To mark her birthday and celebrate the success of IVF treatment more than 30 children and their parents from all over the region gathered in Newcastle.

But as parents swapped stories, a leading specialist voiced concern at the continuing rationing of NHS treatment in the region.

After 13 years of offering IVF (in vitro fertilisation) treatment the Newcastle, specialists can still only treat 40 per cent of the families they see on the NHS.

The rest have to find up to £3,000 per treatment cycle out of their own pockets.

While couples from the Newcastle area will get IVF treatment within two years, patients referred from the northern half of County Durham have been warned that they might have to wait until 2011.

"Sadly, the NHS has been slow to recognise the need for fertility treatment and the anguish suffered by those who are unable to conceive," said Dr Alison Murdoch, consultant gynaecologist at the Centre for Life in Newcastle.

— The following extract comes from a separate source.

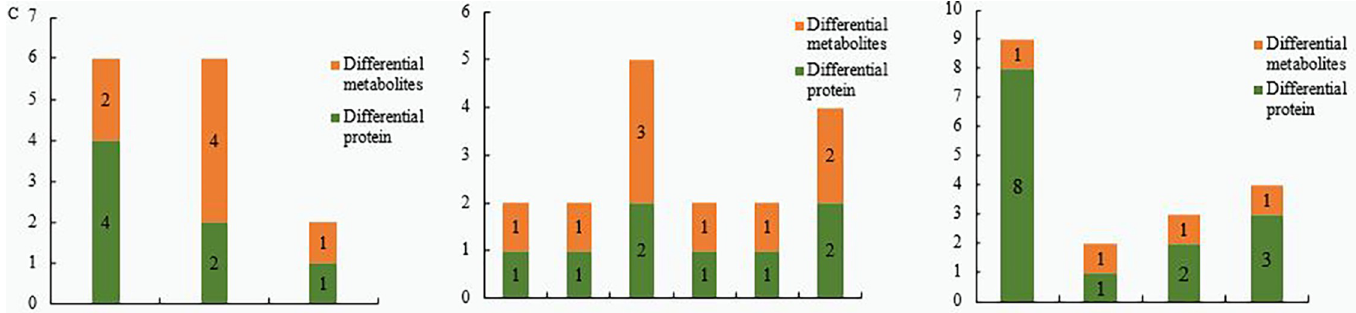
Fig 10. Metabolic pathways involving differential proteins and metabolites in Z_VS_ C group. Note: A: Metabolic pathways involving differential proteins and metabolites in ZA_VS_ CK; B: Metabolic pathways involving differential proteins and metabolites in ZB_VS_ CK; C: Metabolic pathways involving differential proteins and metabolites in ZC_VS_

"We have successfully achieved some NHS funding following campaigns involving patient support groups," said Dr Murdoch, whose team treats up to 700 couples a year and has a 25 per cent success rate, higher than the national average.

"Currently, about 60 per cent of our couples must fund treatment themselves," she added.

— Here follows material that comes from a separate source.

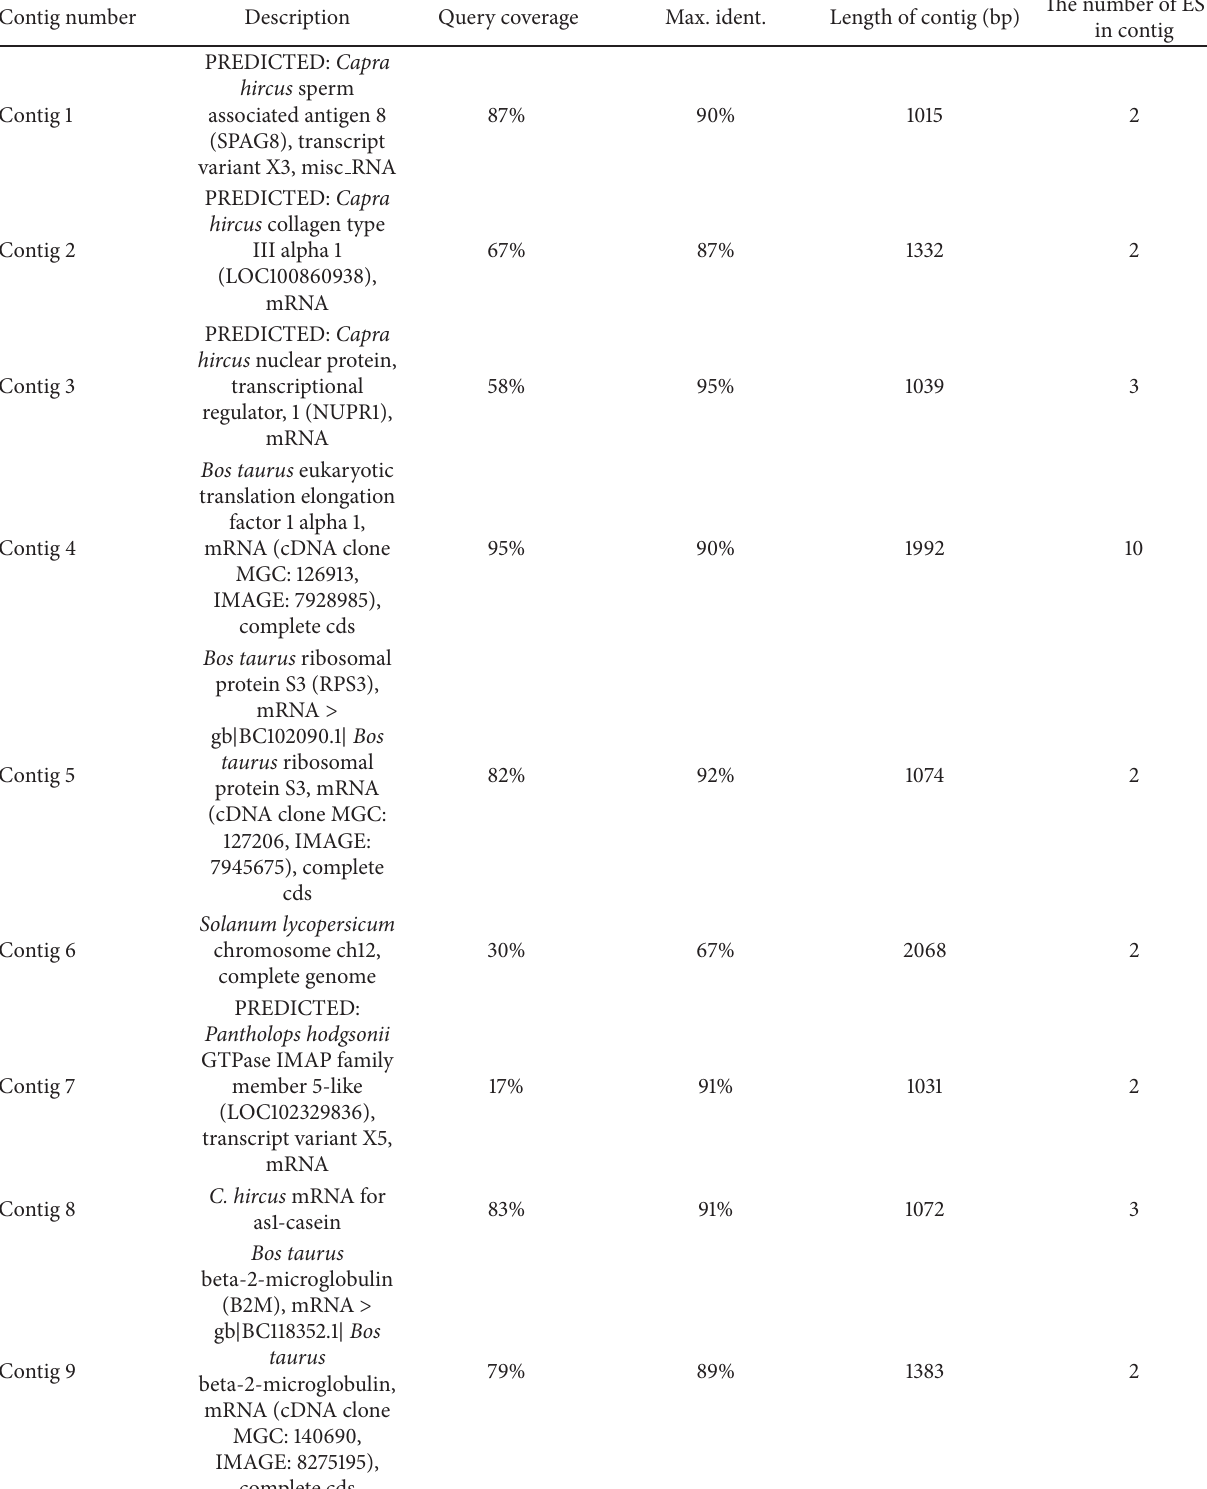
Table 4: The Blastn results of postnatal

However, Dr Murdoch is optimistic that fertility treatment will soon be given a higher priority.

"The National Institute for Clinical Excellence will be reporting at the end of this year and it is hoped that, 25 years on, IVF will at last be recognised as a clinical treatment requiring NHS funding.

"This will bring the UK in line with services provided elsewhere in Europe and recognise the pioneering role played by the UK," she said.

Recently, the region's main centre for NHS treatment moved from the Royal Victoria Infirmary to new premises at the Centre for Life.

"We now have facilities that are recognised as being among the best in the UK, and we aim to provide a service to match this standard," said Dr Murdoch.

Irene MacGregor, of Consett, County Durham, strongly believes the NHS should fully fund fertility treatment.

"Of course it should be on the NHS. If you can't conceive because there is something wrong with you, why can't that be treated," said Mrs MacGregor, who waited for a total of 12 years before she got the treatment that led to the birth of two-year-old Jade.

"If it wasn't for that funding, Jade wouldn't be here. It has totally changed our lives," she said.